Transcribe each entry below exactly. Pictures do not go in the copy.

# Provided information
BEGIN

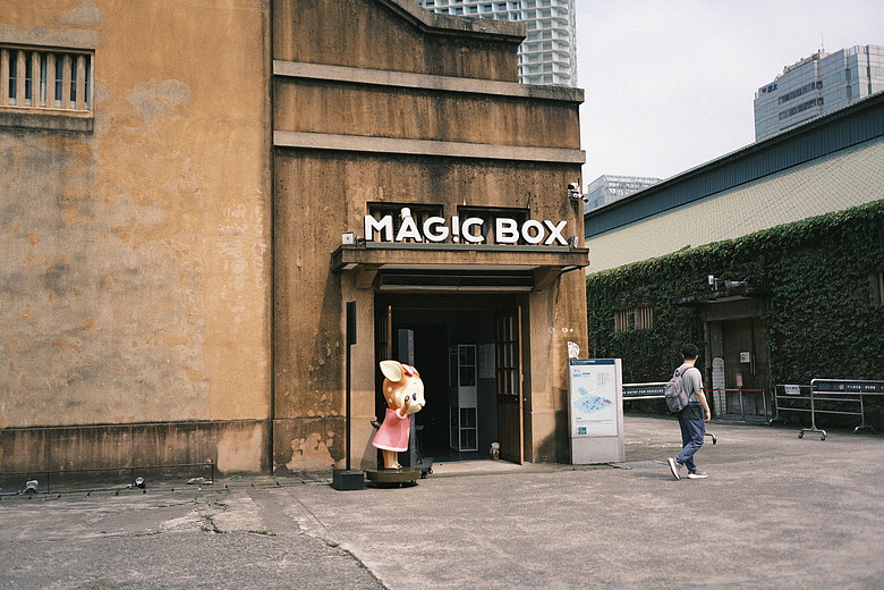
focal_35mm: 35
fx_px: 859
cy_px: 295
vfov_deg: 37.9
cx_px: 442
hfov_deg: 54.4
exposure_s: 1/1000
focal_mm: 35
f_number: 2.2
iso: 50
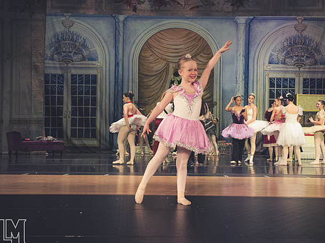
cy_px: 124
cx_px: 180
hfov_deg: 42.0
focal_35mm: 45
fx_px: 422
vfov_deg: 32.2
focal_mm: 38
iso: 1000
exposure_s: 1/400
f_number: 4
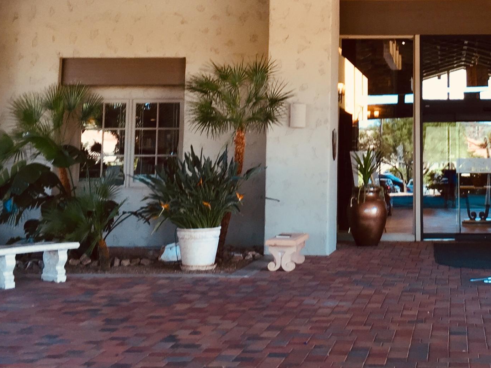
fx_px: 894
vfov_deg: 22.8
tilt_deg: +5.9
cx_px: 416
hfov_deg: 29.8
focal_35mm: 63
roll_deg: -1.0
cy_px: 53
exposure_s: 1/60
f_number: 2.2
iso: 32
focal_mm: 4.15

END

# Answer box
focal_35mm: 35
fx_px: 859
cy_px: 295
vfov_deg: 37.9
cx_px: 442
hfov_deg: 54.4
exposure_s: 1/1000
focal_mm: 35
f_number: 2.2
iso: 50
cy_px: 124
cx_px: 180
hfov_deg: 42.0
focal_35mm: 45
fx_px: 422
vfov_deg: 32.2
focal_mm: 38
iso: 1000
exposure_s: 1/400
f_number: 4
fx_px: 894
vfov_deg: 22.8
tilt_deg: +5.9
cx_px: 416
hfov_deg: 29.8
focal_35mm: 63
roll_deg: -1.0
cy_px: 53
exposure_s: 1/60
f_number: 2.2
iso: 32
focal_mm: 4.15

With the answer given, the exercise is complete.